### WHAT NEEDS TO BE DONE
Exactly repeat all the records below, omitting the images they hold.

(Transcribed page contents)
####
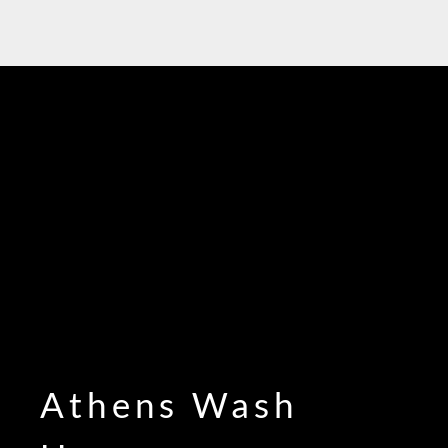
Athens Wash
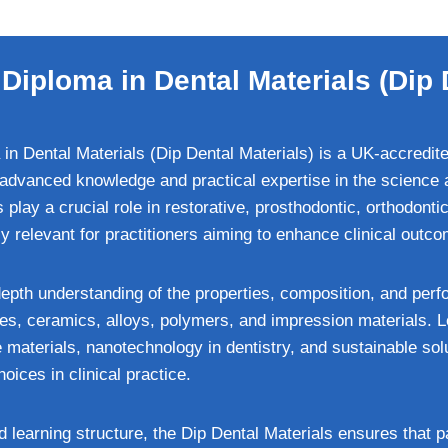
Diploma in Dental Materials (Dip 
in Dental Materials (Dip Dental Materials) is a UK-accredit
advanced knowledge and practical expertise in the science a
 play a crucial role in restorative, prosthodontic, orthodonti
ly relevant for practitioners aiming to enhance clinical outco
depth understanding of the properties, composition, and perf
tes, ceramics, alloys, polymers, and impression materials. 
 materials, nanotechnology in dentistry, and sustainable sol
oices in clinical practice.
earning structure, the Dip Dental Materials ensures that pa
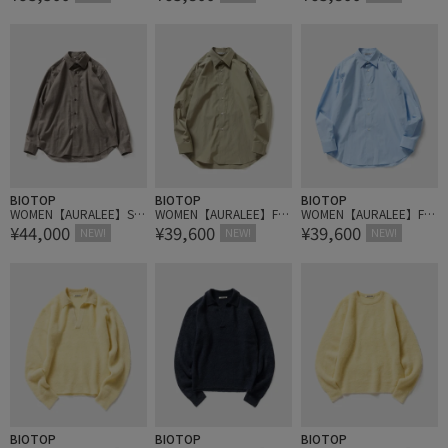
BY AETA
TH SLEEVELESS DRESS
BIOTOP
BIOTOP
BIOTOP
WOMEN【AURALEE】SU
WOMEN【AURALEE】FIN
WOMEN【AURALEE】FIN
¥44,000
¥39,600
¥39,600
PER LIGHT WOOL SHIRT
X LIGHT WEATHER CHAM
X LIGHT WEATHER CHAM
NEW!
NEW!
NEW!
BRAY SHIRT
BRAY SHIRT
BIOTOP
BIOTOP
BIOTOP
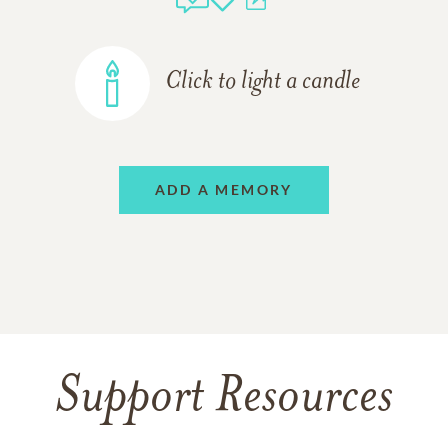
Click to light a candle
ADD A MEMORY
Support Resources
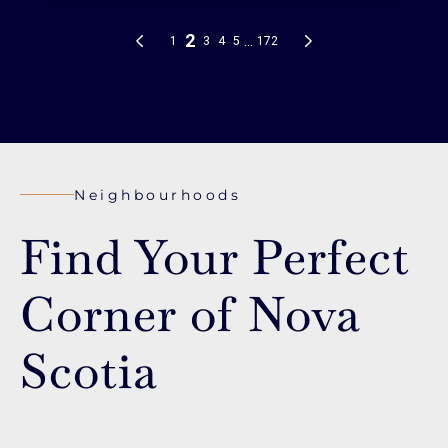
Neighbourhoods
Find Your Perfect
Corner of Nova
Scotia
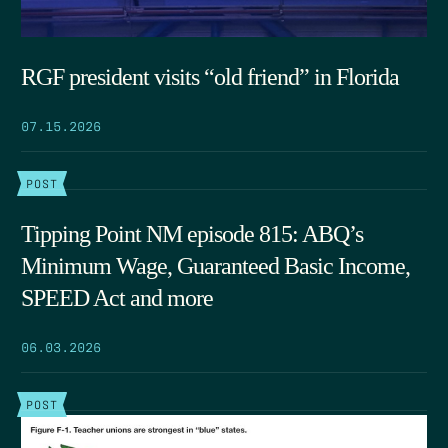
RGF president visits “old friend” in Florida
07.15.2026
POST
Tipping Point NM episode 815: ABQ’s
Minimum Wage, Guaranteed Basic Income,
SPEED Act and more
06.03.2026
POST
####
### SOLUTION
Athens Wash
Diploma in Dental Materials (Dip 
in Dental Materials (Dip Dental Materials) is a UK-accredit
advanced knowledge and practical expertise in the science a
 play a crucial role in restorative, prosthodontic, orthodonti
ly relevant for practitioners aiming to enhance clinical outco
depth understanding of the properties, composition, and perf
tes, ceramics, alloys, polymers, and impression materials. 
 materials, nanotechnology in dentistry, and sustainable sol
oices in clinical practice.
earning structure, the Dip Dental Materials ensures that pa
BY AETA
TH SLEEVELESS DRESS
BIOTOP
BIOTOP
BIOTOP
WOMEN【AURALEE】SU
WOMEN【AURALEE】FIN
WOMEN【AURALEE】FIN
¥44,000
¥39,600
¥39,600
PER LIGHT WOOL SHIRT
X LIGHT WEATHER CHAM
X LIGHT WEATHER CHAM
NEW!
NEW!
NEW!
BRAY SHIRT
BRAY SHIRT
BIOTOP
BIOTOP
BIOTOP
Click to light a candle
ADD A MEMORY
Support Resources
Neighbourhoods
Find Your Perfect
Corner of Nova
Scotia
RGF president visits “old friend” in Florida
07.15.2026
POST
Tipping Point NM episode 815: ABQ’s
Minimum Wage, Guaranteed Basic Income,
SPEED Act and more
06.03.2026
POST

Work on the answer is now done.